§ **Work request**:
Starting at the first line of the entries below, please return exactly each line up to and including the one with "2: (593, 13, 2.77)"; pictures stay out.

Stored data
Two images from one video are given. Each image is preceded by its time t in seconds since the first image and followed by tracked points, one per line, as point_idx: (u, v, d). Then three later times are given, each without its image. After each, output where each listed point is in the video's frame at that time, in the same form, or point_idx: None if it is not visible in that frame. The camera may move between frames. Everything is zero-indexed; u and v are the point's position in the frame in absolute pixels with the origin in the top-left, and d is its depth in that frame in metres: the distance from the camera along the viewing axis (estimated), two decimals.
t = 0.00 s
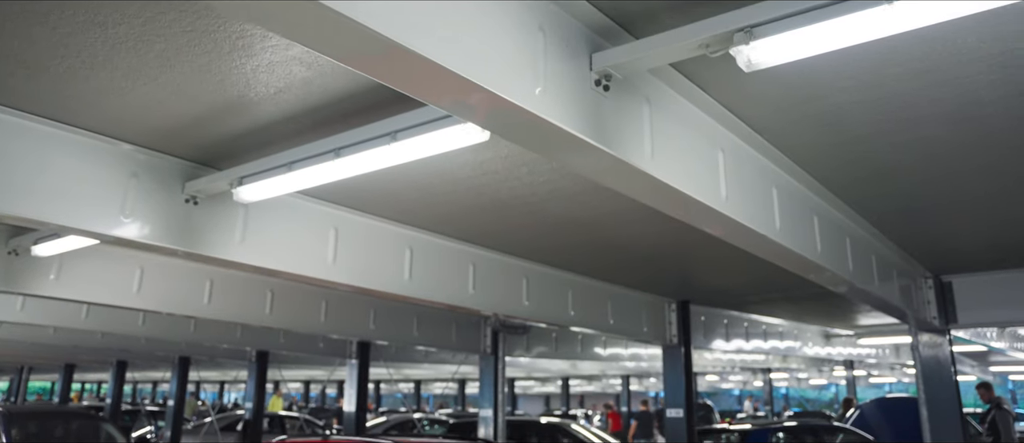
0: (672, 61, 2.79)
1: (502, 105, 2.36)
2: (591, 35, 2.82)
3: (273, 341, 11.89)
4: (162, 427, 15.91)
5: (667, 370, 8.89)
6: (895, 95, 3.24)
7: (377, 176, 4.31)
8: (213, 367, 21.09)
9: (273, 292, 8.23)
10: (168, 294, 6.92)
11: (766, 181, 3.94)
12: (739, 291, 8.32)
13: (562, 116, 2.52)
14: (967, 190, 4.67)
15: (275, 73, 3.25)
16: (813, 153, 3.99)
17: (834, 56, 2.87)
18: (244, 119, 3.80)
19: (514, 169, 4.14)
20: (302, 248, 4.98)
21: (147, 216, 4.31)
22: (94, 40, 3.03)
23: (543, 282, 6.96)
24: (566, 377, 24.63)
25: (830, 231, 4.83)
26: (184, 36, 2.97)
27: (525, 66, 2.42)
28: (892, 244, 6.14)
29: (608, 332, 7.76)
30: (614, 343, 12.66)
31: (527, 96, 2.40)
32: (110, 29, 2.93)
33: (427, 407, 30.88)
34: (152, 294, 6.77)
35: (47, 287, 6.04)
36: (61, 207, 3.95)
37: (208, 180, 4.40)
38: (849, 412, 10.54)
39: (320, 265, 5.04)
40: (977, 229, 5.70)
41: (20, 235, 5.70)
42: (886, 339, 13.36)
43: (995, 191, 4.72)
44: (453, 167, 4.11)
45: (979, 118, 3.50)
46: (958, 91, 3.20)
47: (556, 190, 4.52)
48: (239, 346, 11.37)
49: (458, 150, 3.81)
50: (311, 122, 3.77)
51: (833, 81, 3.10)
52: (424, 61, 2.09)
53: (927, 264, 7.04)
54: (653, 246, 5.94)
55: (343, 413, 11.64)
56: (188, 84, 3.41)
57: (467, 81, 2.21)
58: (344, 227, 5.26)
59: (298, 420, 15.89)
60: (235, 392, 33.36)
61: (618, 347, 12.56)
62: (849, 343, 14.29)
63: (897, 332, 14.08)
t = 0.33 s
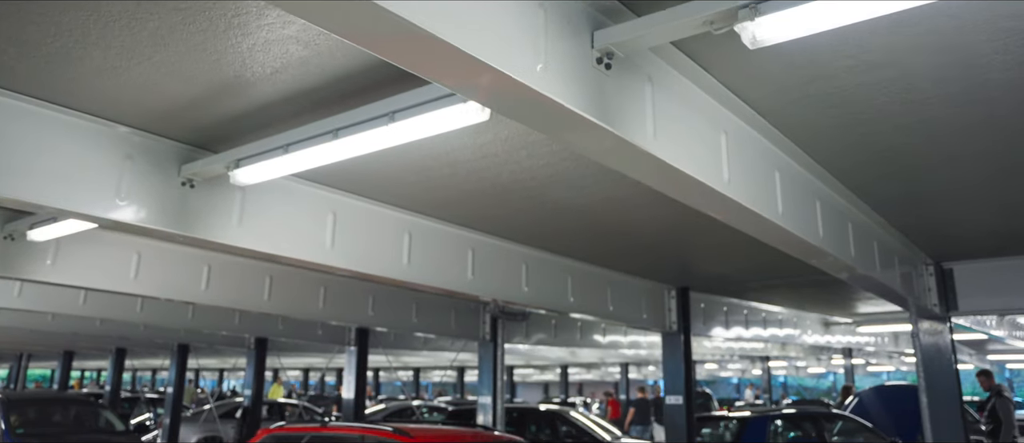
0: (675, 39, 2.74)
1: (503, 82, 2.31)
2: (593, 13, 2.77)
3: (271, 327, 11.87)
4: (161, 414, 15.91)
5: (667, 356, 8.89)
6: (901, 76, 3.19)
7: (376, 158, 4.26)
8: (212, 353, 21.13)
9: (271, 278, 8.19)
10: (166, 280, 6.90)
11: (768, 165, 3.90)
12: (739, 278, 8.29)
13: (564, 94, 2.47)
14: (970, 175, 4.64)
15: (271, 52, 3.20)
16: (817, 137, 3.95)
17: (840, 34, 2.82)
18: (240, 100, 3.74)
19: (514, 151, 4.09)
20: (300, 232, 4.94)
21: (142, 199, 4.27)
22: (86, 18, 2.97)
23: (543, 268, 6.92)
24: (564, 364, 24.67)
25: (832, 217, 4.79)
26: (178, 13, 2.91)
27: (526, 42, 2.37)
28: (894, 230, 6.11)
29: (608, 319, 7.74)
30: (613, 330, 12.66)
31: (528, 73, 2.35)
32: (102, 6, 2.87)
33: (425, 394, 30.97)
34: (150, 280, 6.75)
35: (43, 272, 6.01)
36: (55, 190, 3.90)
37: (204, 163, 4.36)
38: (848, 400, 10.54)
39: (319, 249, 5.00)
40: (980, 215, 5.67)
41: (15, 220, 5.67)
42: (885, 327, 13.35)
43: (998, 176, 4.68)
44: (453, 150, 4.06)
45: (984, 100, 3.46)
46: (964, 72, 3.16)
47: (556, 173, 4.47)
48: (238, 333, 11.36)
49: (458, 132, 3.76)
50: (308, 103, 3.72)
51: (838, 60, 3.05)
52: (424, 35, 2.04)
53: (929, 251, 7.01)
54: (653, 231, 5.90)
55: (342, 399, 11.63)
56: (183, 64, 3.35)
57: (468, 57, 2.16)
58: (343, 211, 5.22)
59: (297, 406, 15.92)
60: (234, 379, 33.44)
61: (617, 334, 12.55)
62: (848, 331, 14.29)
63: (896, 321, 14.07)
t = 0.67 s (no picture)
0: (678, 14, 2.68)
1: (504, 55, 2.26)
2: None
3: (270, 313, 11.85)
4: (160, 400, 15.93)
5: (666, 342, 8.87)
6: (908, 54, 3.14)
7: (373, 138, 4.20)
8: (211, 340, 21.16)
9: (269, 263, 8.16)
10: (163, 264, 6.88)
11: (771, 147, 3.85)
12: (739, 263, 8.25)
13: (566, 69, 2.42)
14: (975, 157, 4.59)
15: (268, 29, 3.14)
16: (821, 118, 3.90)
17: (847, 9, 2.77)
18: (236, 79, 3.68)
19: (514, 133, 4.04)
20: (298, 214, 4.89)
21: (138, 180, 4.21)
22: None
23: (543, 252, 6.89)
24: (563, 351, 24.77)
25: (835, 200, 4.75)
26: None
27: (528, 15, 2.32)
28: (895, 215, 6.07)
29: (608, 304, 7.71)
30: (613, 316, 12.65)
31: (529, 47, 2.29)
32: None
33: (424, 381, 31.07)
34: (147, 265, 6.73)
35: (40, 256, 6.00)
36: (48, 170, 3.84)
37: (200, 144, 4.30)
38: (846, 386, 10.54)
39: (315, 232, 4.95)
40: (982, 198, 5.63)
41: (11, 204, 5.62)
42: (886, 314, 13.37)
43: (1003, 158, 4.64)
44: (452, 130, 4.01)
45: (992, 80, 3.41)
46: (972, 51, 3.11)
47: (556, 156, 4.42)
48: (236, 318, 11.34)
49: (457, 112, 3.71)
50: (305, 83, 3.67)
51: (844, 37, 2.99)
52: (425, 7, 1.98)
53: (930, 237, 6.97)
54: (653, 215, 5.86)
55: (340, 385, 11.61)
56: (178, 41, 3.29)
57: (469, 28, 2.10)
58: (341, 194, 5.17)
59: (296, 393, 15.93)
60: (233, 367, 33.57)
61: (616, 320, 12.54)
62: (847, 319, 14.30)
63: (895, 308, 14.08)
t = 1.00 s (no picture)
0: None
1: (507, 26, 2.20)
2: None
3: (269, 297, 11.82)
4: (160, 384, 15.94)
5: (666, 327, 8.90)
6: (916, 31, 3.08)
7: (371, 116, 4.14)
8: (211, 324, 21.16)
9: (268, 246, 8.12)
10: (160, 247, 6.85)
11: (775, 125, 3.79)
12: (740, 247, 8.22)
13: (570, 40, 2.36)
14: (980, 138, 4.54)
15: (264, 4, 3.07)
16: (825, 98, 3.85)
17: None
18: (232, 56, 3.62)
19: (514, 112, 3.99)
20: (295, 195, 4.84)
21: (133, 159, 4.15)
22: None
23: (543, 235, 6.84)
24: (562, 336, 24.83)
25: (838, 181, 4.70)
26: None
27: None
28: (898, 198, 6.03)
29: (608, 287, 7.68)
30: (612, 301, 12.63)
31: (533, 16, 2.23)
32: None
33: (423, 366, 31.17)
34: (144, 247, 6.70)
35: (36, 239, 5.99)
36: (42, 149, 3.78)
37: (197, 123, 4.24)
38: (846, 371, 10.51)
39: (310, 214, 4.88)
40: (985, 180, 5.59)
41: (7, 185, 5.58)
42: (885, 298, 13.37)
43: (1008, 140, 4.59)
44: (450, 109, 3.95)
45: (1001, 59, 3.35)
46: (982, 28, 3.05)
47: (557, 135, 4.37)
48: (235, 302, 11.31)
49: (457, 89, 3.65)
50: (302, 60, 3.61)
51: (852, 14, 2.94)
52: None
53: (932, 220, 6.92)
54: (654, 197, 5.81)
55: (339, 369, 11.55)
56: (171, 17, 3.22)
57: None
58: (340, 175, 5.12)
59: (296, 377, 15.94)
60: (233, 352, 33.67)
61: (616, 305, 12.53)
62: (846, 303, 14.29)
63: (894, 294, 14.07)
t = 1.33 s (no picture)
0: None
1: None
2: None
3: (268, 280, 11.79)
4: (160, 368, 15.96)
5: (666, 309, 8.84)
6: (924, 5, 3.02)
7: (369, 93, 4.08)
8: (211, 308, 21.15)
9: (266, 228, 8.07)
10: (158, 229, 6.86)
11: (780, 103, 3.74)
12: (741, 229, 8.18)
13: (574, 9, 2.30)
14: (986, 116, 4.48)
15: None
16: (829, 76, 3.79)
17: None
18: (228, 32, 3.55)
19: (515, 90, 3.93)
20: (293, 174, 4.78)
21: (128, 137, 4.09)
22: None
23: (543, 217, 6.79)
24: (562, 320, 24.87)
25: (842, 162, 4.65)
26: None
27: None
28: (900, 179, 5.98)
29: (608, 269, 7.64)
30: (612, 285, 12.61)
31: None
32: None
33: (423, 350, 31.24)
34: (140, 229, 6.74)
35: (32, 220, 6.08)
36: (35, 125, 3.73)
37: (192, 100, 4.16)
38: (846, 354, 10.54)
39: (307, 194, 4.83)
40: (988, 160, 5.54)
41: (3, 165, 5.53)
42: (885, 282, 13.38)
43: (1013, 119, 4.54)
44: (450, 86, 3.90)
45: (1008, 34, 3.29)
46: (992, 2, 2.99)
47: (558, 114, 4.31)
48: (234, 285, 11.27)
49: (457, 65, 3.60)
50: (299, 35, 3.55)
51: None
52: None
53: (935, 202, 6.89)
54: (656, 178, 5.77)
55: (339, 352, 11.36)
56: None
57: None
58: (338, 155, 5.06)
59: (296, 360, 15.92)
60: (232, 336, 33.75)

§ **Exercise solution**:
Two images from one video are given. Each image is preceded by its time t in seconds since the first image and followed by tracked points, one per line, as point_idx: (u, v, d). Then three later times are given, each without its image. After each, output where each listed point is in the video's frame at that time, in the same form, or point_idx: None if it is not visible in that frame. The camera may move between frames. Everything is zero-indexed; u and v are the point's position in the frame in absolute pixels with the origin in the top-left, and d is its depth in that frame in metres: the distance from the camera along the viewing axis (estimated), two decimals.
t = 0.00 s
0: (672, 61, 2.79)
1: (502, 105, 2.36)
2: (591, 35, 2.82)
3: (273, 341, 11.89)
4: (162, 427, 15.91)
5: (667, 370, 8.89)
6: (895, 95, 3.24)
7: (377, 176, 4.31)
8: (213, 367, 21.09)
9: (273, 292, 8.23)
10: (168, 294, 6.92)
11: (766, 181, 3.94)
12: (739, 291, 8.32)
13: (562, 116, 2.52)
14: (967, 190, 4.67)
15: (275, 73, 3.25)
16: (813, 153, 3.99)
17: (834, 56, 2.87)
18: (244, 119, 3.80)
19: (514, 169, 4.14)
20: (302, 248, 4.98)
21: (147, 216, 4.31)
22: (94, 40, 3.03)
23: (543, 282, 6.96)
24: (566, 377, 24.63)
25: (830, 231, 4.83)
26: (184, 36, 2.97)
27: (525, 66, 2.42)
28: (892, 244, 6.14)
29: (608, 332, 7.76)
30: (614, 343, 12.66)
31: (527, 96, 2.40)
32: (110, 29, 2.93)
33: (427, 407, 30.88)
34: (152, 294, 6.77)
35: (47, 287, 6.04)
36: (61, 207, 3.95)
37: (208, 180, 4.40)
38: (849, 412, 10.54)
39: (320, 265, 5.04)
40: (977, 229, 5.70)
41: (20, 235, 5.70)
42: (886, 339, 13.36)
43: (995, 191, 4.72)
44: (453, 167, 4.11)
45: (979, 118, 3.50)
46: (958, 91, 3.20)
47: (556, 190, 4.52)
48: (239, 346, 11.37)
49: (458, 150, 3.81)
50: (311, 122, 3.77)
51: (833, 81, 3.10)
52: (424, 61, 2.09)
53: (927, 264, 7.04)
54: (653, 246, 5.94)
55: (343, 413, 11.64)
56: (188, 84, 3.41)
57: (467, 81, 2.21)
58: (344, 227, 5.26)
59: (298, 420, 15.89)
60: (235, 392, 33.36)
61: (618, 347, 12.56)
62: (849, 343, 14.29)
63: (897, 332, 14.08)
t = 0.33 s
0: (675, 39, 2.74)
1: (503, 82, 2.31)
2: (593, 13, 2.77)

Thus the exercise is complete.